Pools expose internal metrics via Inspect:

stats, err := node.Inspect(poolPID)
// stats contains:
// - "pool_size": configured number of workers
// - "worker_behavior": type name of worker behavior
// - "worker_mailbox_size": mailbox limit per worker
// - "worker_restarts": count of workers restarted
// - "messages_forwarded": total messages forwarded to workers
// - "messages_unhandled": messages dropped (all workers full)

Use this for monitoring pool health. High messages_unhandled indicates workers are overwhelmed. High worker_restarts suggests worker stability issues.

When to Use Pools

Use a pool when:

• One actor is a bottleneck (mailbox growing, latency increasing)

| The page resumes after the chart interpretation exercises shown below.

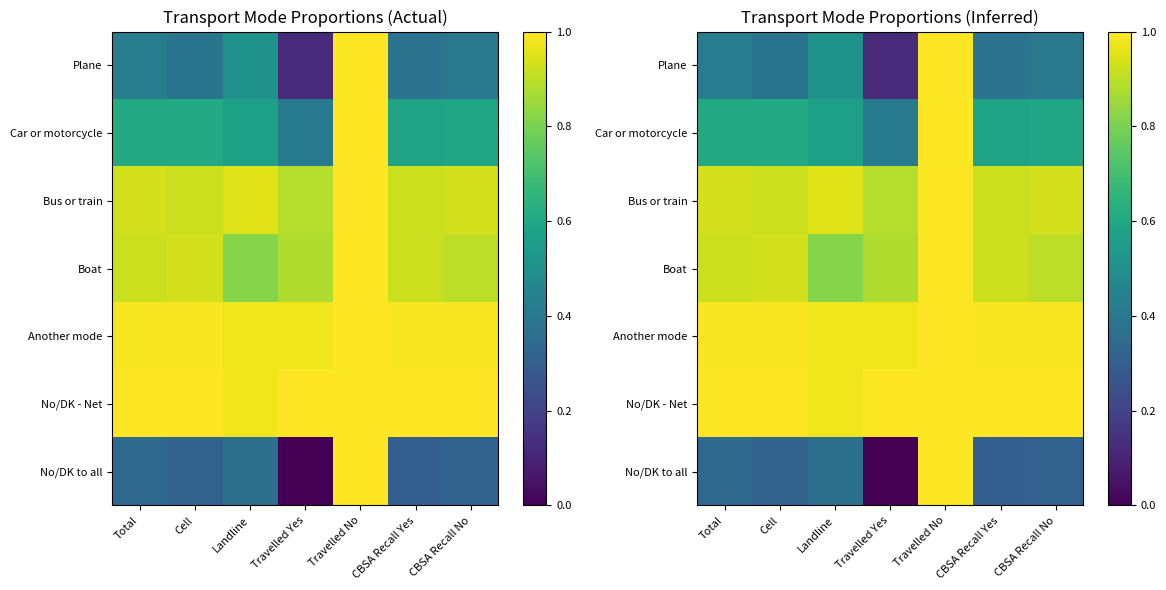

How many data points in No/DK to all are above 0?

6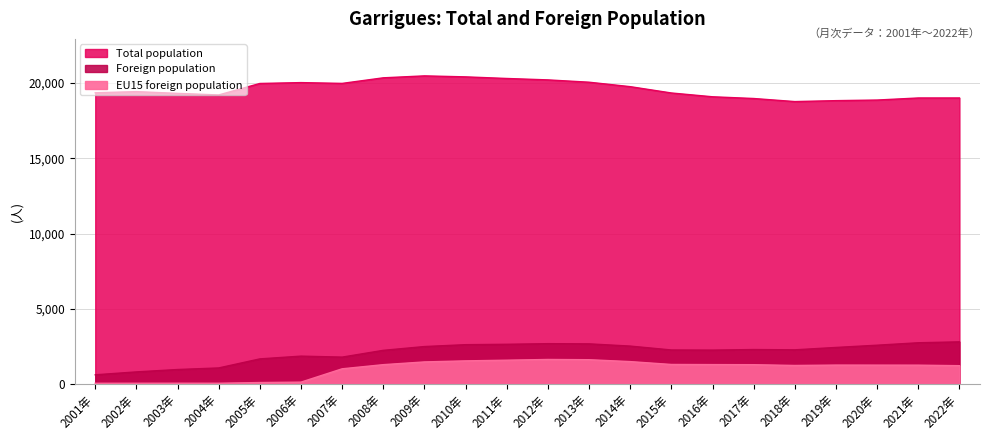

True or false: EU15 foreign population has more than 0 points higher than both neighbors.

True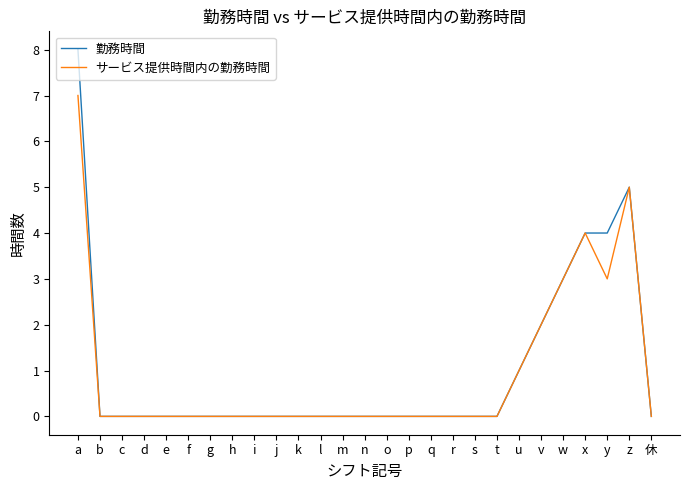

Does the chart display data point markers on the line(s)?

No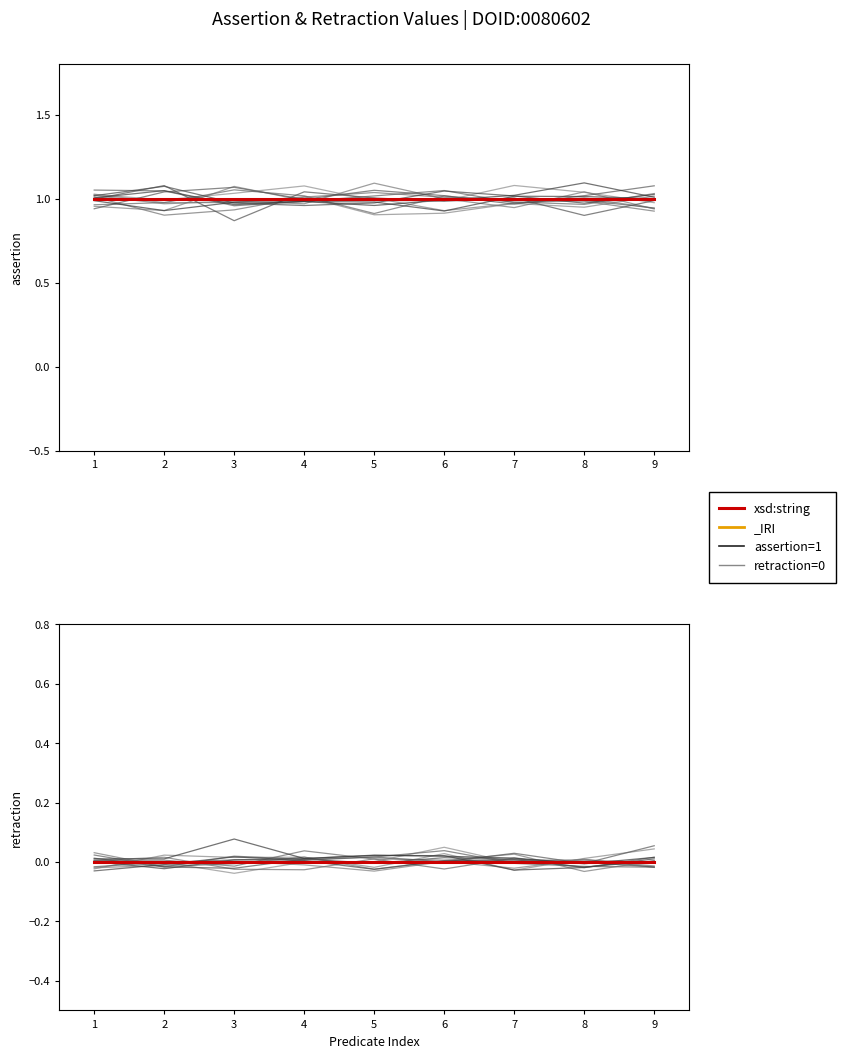

Reading left to right, extract all data points from this chart.

xsd:string (assertion): 1=1	2=1	3=1	4=1	5=1	6=1	7=1	8=1	9=1
xsd:string (retraction): 1=0	2=0	3=0	4=0	5=0	6=0	7=0	8=0	9=0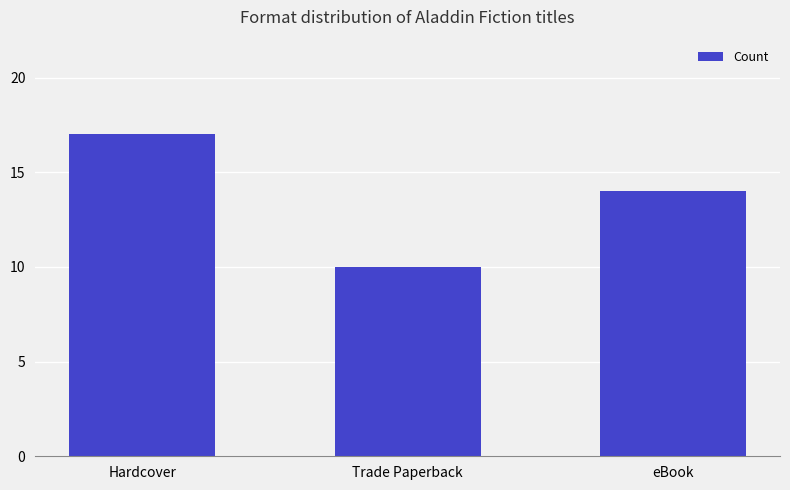

What is the value of the 1st bar from the left?

17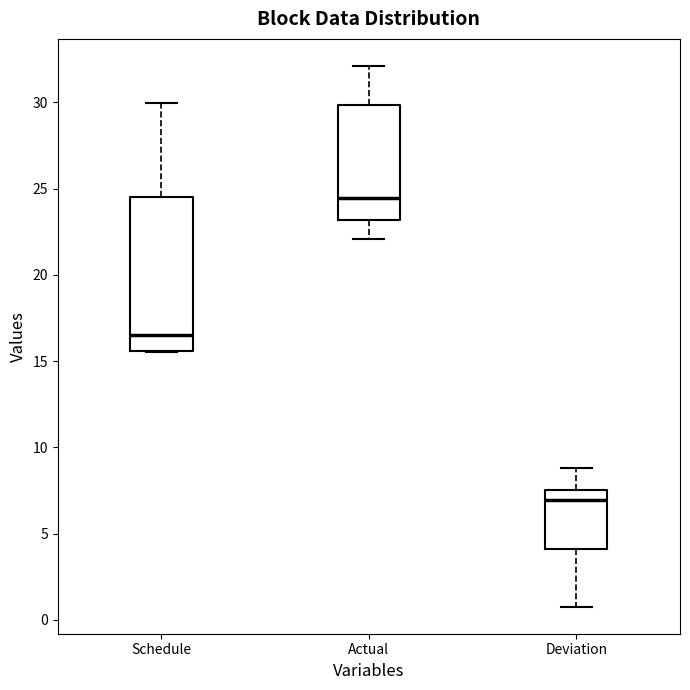

Reading left to right, transcribe this box plot: for each box, give where its median line is, the range the box spans, and where its two whiskers end, as read against the y-axis. The values are not printed on the chart, so give them approximately, as read against the axis.

Schedule: median 16.5, box 15.5 to 24.5, whiskers 15.5 to 30.0
Actual: median 24.5, box 23.0 to 30.0, whiskers 22.0 to 32.0
Deviation: median 7.0, box 4.0 to 7.5, whiskers 1.0 to 9.0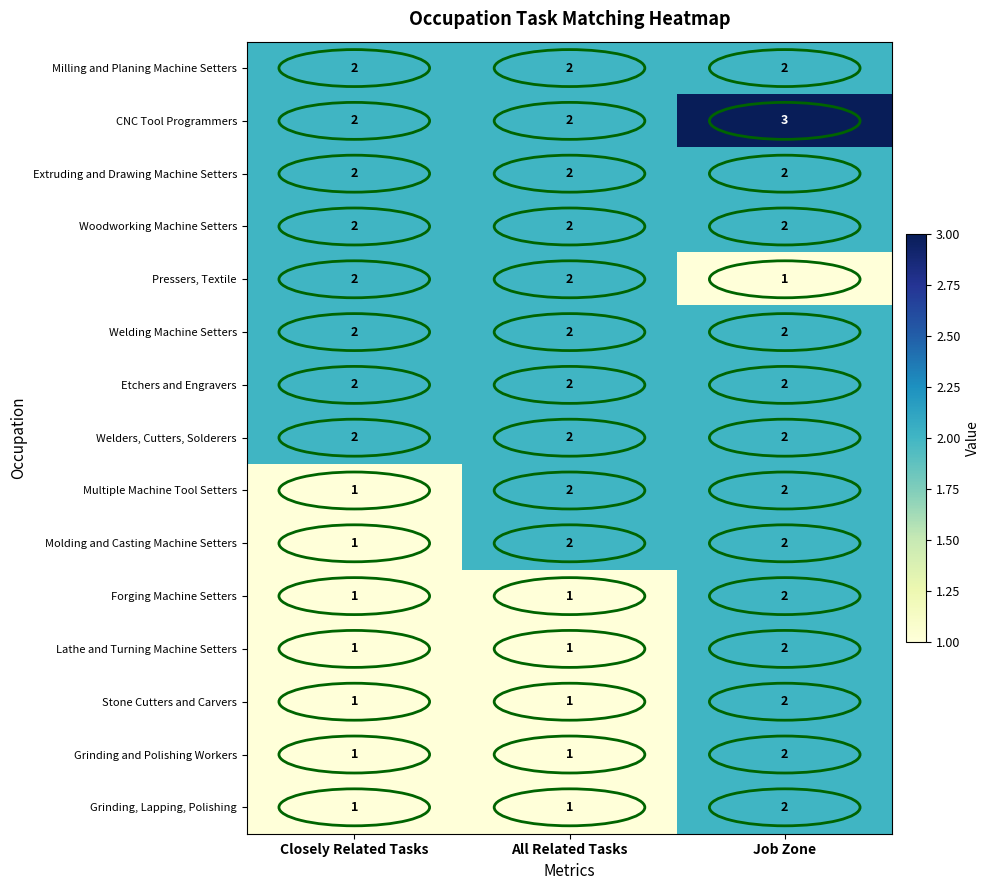

What is the maximum value shown in the chart?

3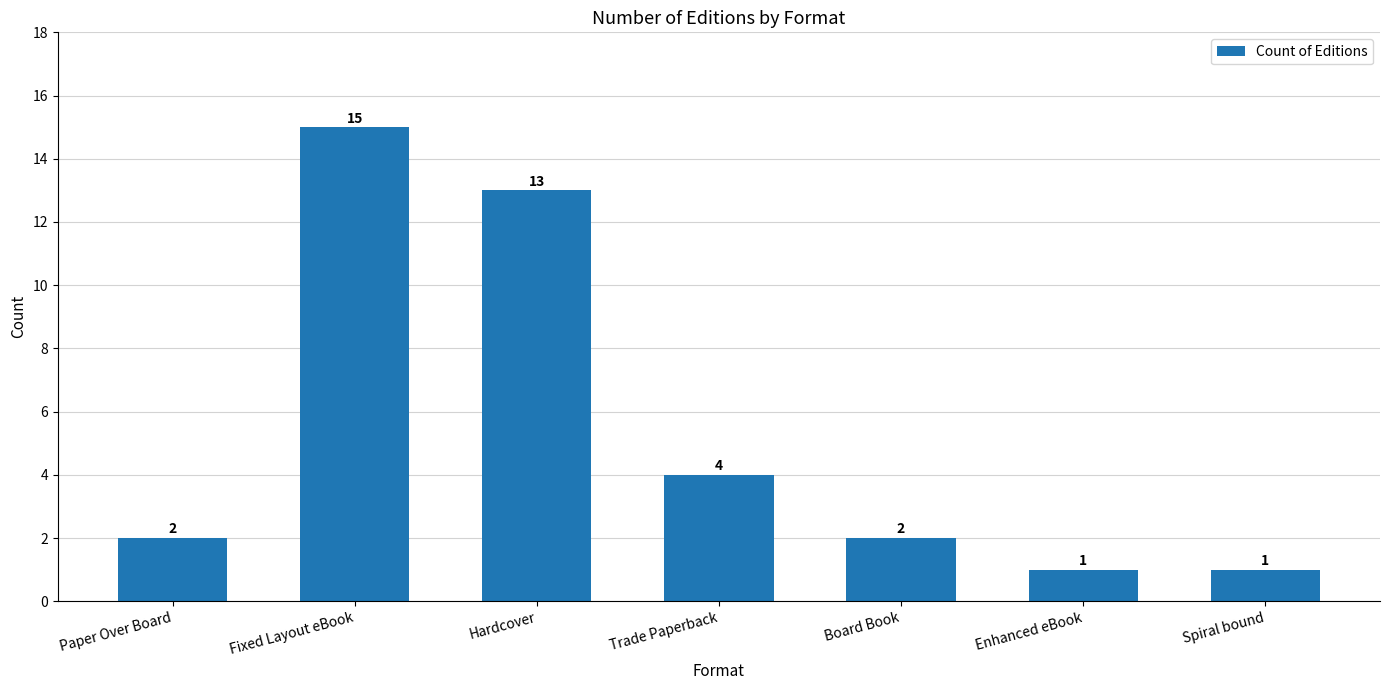

Reading left to right, transcribe all the data shown in this chart.

Paper Over Board=2	Fixed Layout eBook=15	Hardcover=13	Trade Paperback=4	Board Book=2	Enhanced eBook=1	Spiral bound=1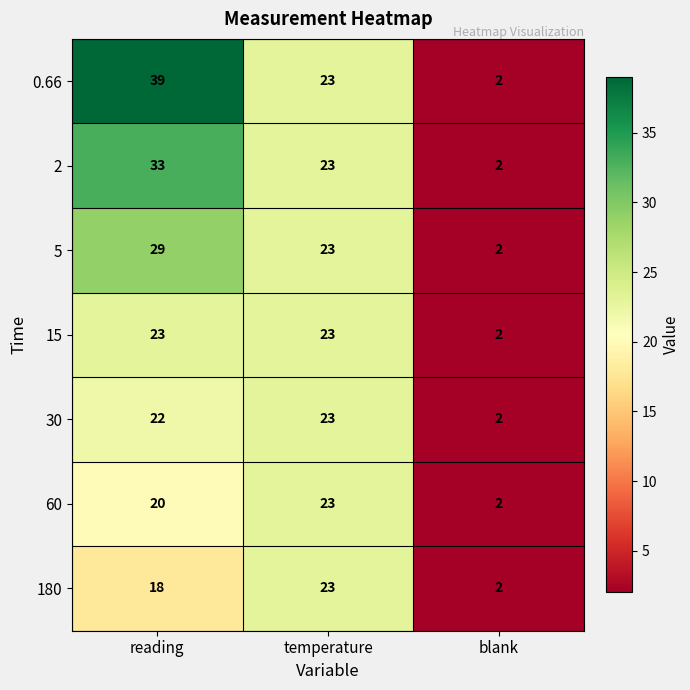

Which series changed the most between reading and temperature?

0.66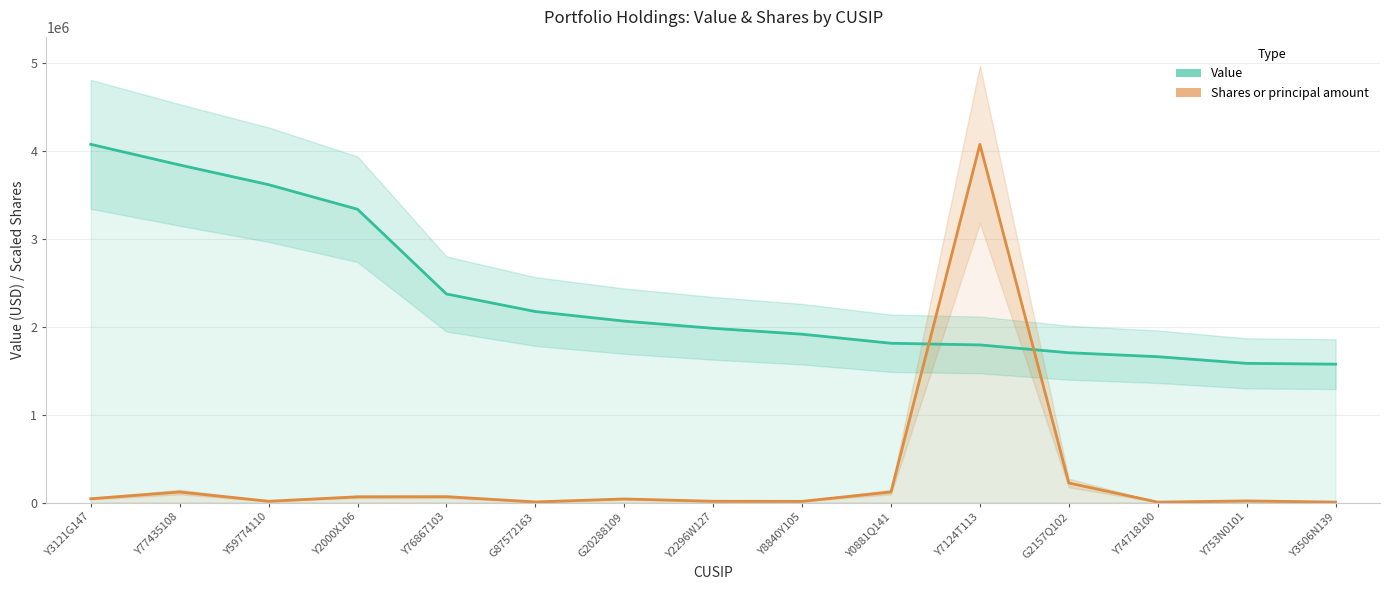

True or false: Shares or principal amount has more than 1 points higher than both neighbors.

True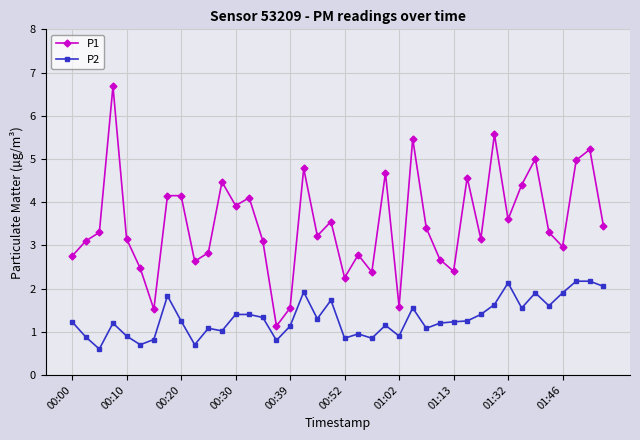

Which series has the largest total across all categories?

P1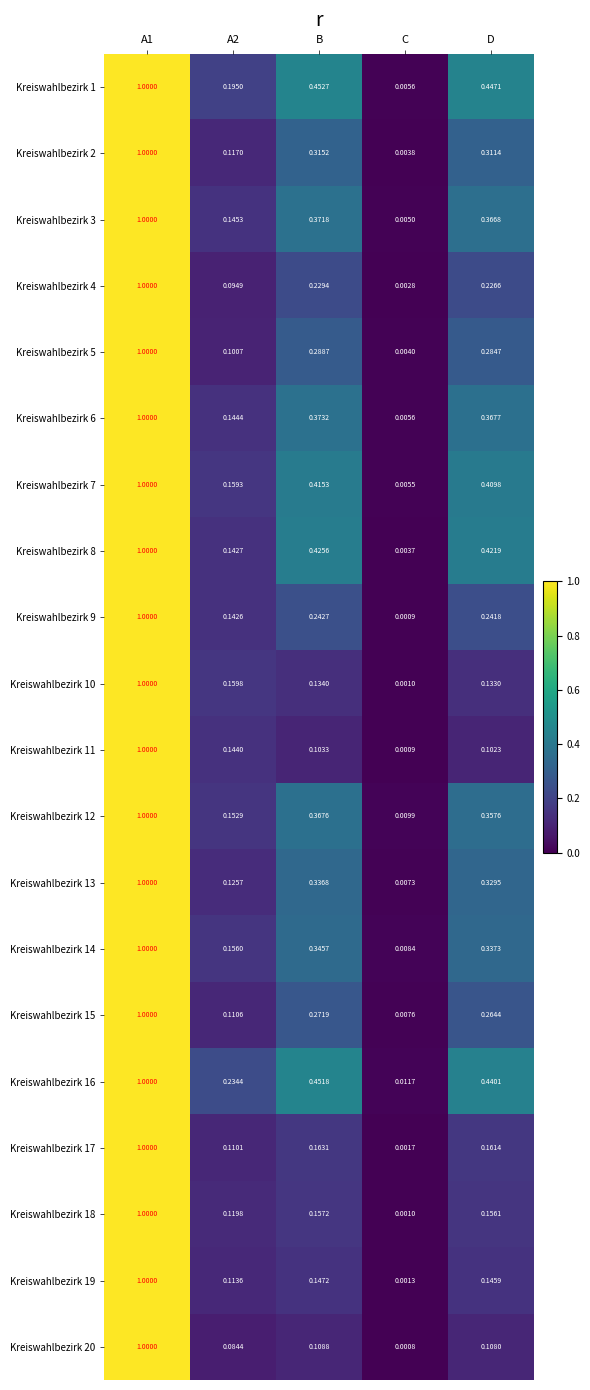

Where is Kreiswahlbezirk 13 nearest to the value 0?

C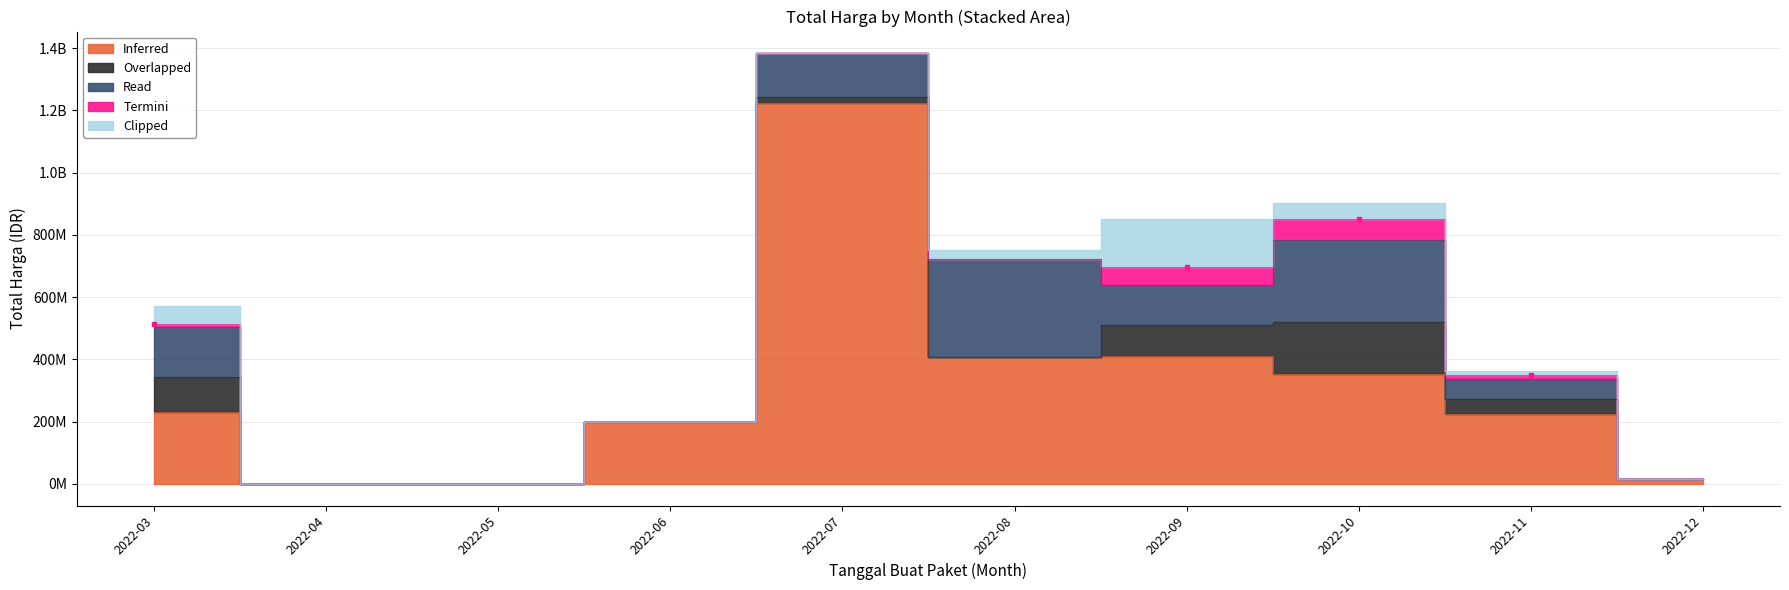

Where is Overlapped nearest to the value 84000000?

2022-09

• Work items are independent (no ordering dependencies)

• Workers are stateless or can reconstruct state cheaply

Don't use a pool when:

• Work items depend on previous items (pools don't guarantee ordering)

• Workers maintain critical state that can't be lost on restart

• Concurrency isn't the bottleneck (single actor is fast enough)

Pools are for horizontal scaling of stateless work. If workers need state coordination, use multiple independent actors with explicit routing instead.

Patterns and Pitfalls

Set WorkerMailboxSize to limit backpressure propagation. Unbounded mailboxes let workers accumulate huge queues, hiding the overload until memory exhausts. Bounded mailboxes cause forwarding to try next worker, eventually reaching the sender with backpressure.

Don't forward Exit signals intentionally. The pool doesn't forward Exit messages to workers. If you need to broadcast shutdown to all workers, iterate manually and send to each worker PID.

Monitor forwarding metrics. If messages_unhandled increases, your pool is undersized or workers are too slow. Scale up with AddWorkers or optimize worker processing.

Use priority for pool management. Send management commands with MessagePriorityHigh to ensure they go to the pool, not forwarded to workers.

Nested pools are possible but rarely useful. A pool of pools adds latency without much benefit. Prefer one pool with more workers over nested layers.